Page text –
= = =

On 11/25/25 08:55, Philipp Stanner wrote:
On Thu, 2025-11-20 at 15:41 +0100, Christian König wrote:
Add a define implementations can use as reasonable maximum signaling timeout. Document that if this timeout is exceeded by config options implementations should taint the kernel.
Tainting the kernel is important for bug reports to detect that end users might be using a problematic configuration.
Signed-off-by: Christian König christian.koenig@amd.com
include/linux/dma-fence.h | 14 ++++++++++++++ 1 file changed, 14 insertions(+)
diff --git a/include/linux/dma-fence.h b/include/linux/dma-fence.h index 64639e104110..b31dfa501c84 100644 --- a/include/linux/dma-fence.h +++ b/include/linux/dma-fence.h @@ -28,6 +28,20 @@ struct dma_fence_ops; struct dma_fence_cb; struct seq_file; +/**
- define DMA_FENCE_MAX_REASONABLE_TIMEOUT - max reasonable signaling timeout
- The dma_fence object has a deep inter dependency with core memory
- management, for a detailed explanation see section DMA Fences under
- Documentation/driver-api/dma-buf.rst.
- Because of this all dma_fence implementations must guarantee that each fence
- completes in a finite time. This define here now gives a reasonable value for
- the timeout to use. It is possible to use a longer timeout in an
- implementation but that should taint the kernel.
- */
+#define DMA_FENCE_MAX_REASONABLE_TIMEOUT (2*HZ)
HZ can change depending on the config. Is that really a good choice? I could see racy situations arising in some configs vs others
2*HZ is always two seconds expressed in number of jiffies, I can use msecs_to_jiffies(2000) to make that more obvious.
The GPU scheduler has a very similar define, MAX_WAIT_SCHED_ENTITY_Q_EMPTY which is currently just 1 second.
The real question is what is the maximum amount of time we can wait for the HW before we should trigger a timeout?
Some AMD internal team is pushing for 10 seconds, but that also means that for example we wait 10 seconds for the OOM killer to do something. That sounds like way to long.
Regards, Christian.
P.

= = =

Data items –
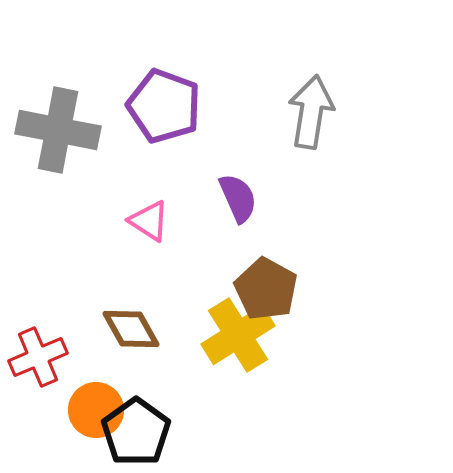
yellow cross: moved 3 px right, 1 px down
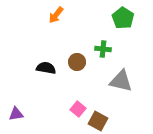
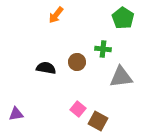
gray triangle: moved 4 px up; rotated 20 degrees counterclockwise
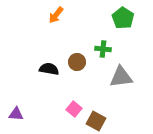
black semicircle: moved 3 px right, 1 px down
pink square: moved 4 px left
purple triangle: rotated 14 degrees clockwise
brown square: moved 2 px left
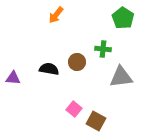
purple triangle: moved 3 px left, 36 px up
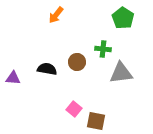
black semicircle: moved 2 px left
gray triangle: moved 4 px up
brown square: rotated 18 degrees counterclockwise
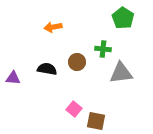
orange arrow: moved 3 px left, 12 px down; rotated 42 degrees clockwise
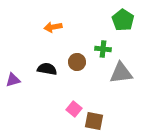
green pentagon: moved 2 px down
purple triangle: moved 2 px down; rotated 21 degrees counterclockwise
brown square: moved 2 px left
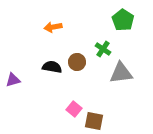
green cross: rotated 28 degrees clockwise
black semicircle: moved 5 px right, 2 px up
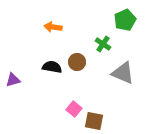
green pentagon: moved 2 px right; rotated 15 degrees clockwise
orange arrow: rotated 18 degrees clockwise
green cross: moved 5 px up
gray triangle: moved 2 px right; rotated 30 degrees clockwise
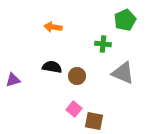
green cross: rotated 28 degrees counterclockwise
brown circle: moved 14 px down
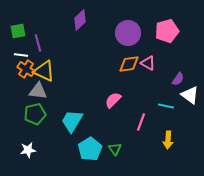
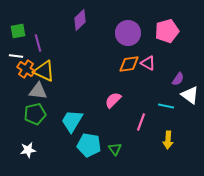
white line: moved 5 px left, 1 px down
cyan pentagon: moved 1 px left, 4 px up; rotated 30 degrees counterclockwise
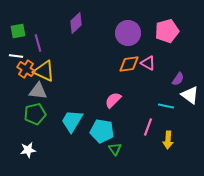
purple diamond: moved 4 px left, 3 px down
pink line: moved 7 px right, 5 px down
cyan pentagon: moved 13 px right, 14 px up
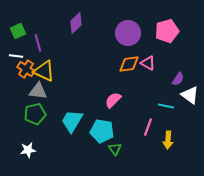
green square: rotated 14 degrees counterclockwise
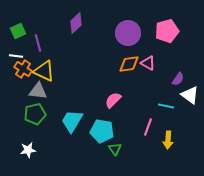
orange cross: moved 3 px left
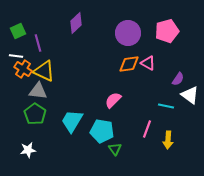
green pentagon: rotated 25 degrees counterclockwise
pink line: moved 1 px left, 2 px down
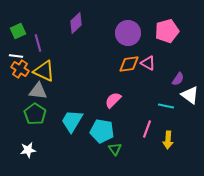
orange cross: moved 3 px left
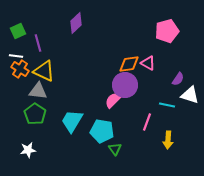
purple circle: moved 3 px left, 52 px down
white triangle: rotated 18 degrees counterclockwise
cyan line: moved 1 px right, 1 px up
pink line: moved 7 px up
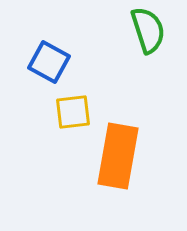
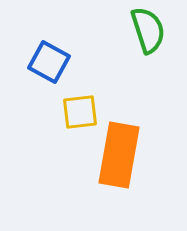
yellow square: moved 7 px right
orange rectangle: moved 1 px right, 1 px up
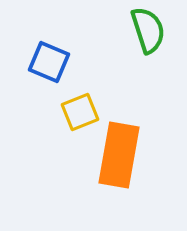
blue square: rotated 6 degrees counterclockwise
yellow square: rotated 15 degrees counterclockwise
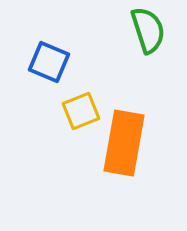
yellow square: moved 1 px right, 1 px up
orange rectangle: moved 5 px right, 12 px up
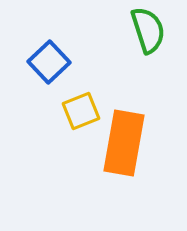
blue square: rotated 24 degrees clockwise
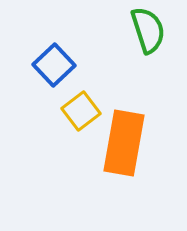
blue square: moved 5 px right, 3 px down
yellow square: rotated 15 degrees counterclockwise
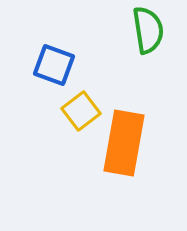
green semicircle: rotated 9 degrees clockwise
blue square: rotated 27 degrees counterclockwise
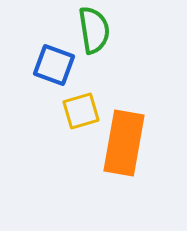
green semicircle: moved 54 px left
yellow square: rotated 21 degrees clockwise
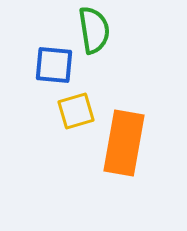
blue square: rotated 15 degrees counterclockwise
yellow square: moved 5 px left
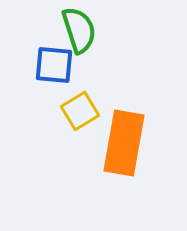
green semicircle: moved 15 px left; rotated 9 degrees counterclockwise
yellow square: moved 4 px right; rotated 15 degrees counterclockwise
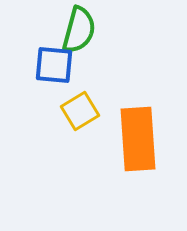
green semicircle: rotated 33 degrees clockwise
orange rectangle: moved 14 px right, 4 px up; rotated 14 degrees counterclockwise
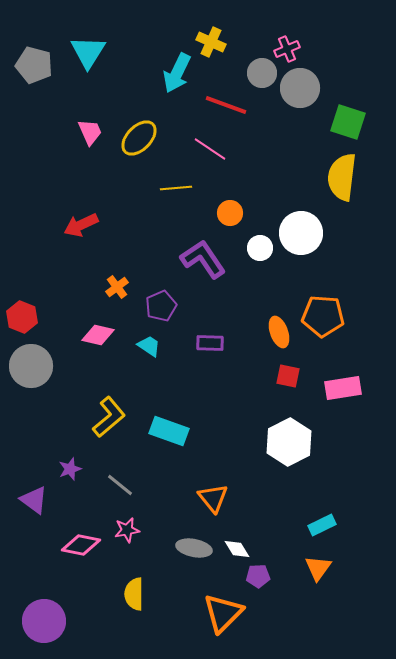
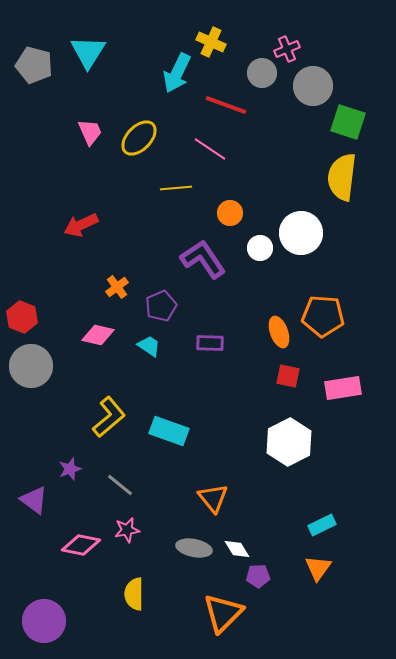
gray circle at (300, 88): moved 13 px right, 2 px up
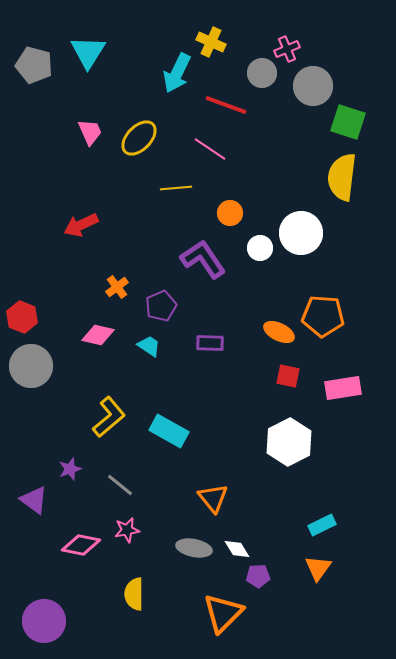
orange ellipse at (279, 332): rotated 44 degrees counterclockwise
cyan rectangle at (169, 431): rotated 9 degrees clockwise
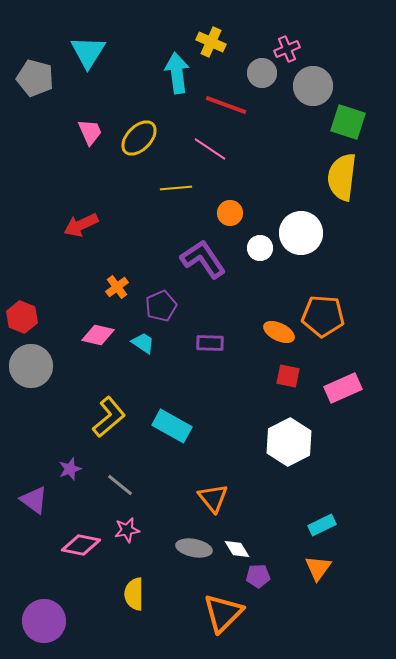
gray pentagon at (34, 65): moved 1 px right, 13 px down
cyan arrow at (177, 73): rotated 147 degrees clockwise
cyan trapezoid at (149, 346): moved 6 px left, 3 px up
pink rectangle at (343, 388): rotated 15 degrees counterclockwise
cyan rectangle at (169, 431): moved 3 px right, 5 px up
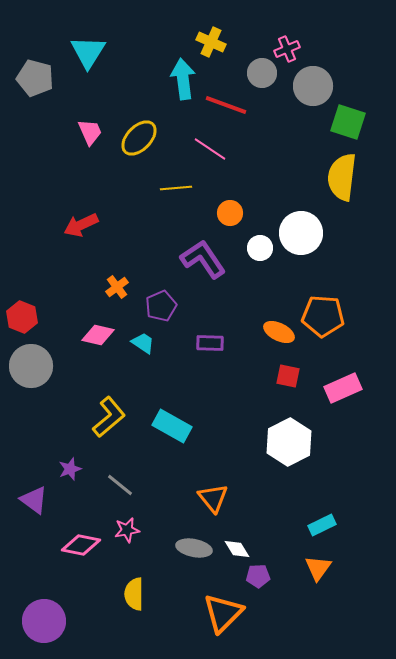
cyan arrow at (177, 73): moved 6 px right, 6 px down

= = =

Brief –
Duplicate the passage of the mailing-list thread above that lies between "Tainting the kernel" and "changed, 14 insertions(+)", inclusive.

Answer to this task –
Tainting the kernel is important for bug reports to detect that end users might be using a problematic configuration.
Signed-off-by: Christian König christian.koenig@amd.com
include/linux/dma-fence.h | 14 ++++++++++++++ 1 file changed, 14 insertions(+)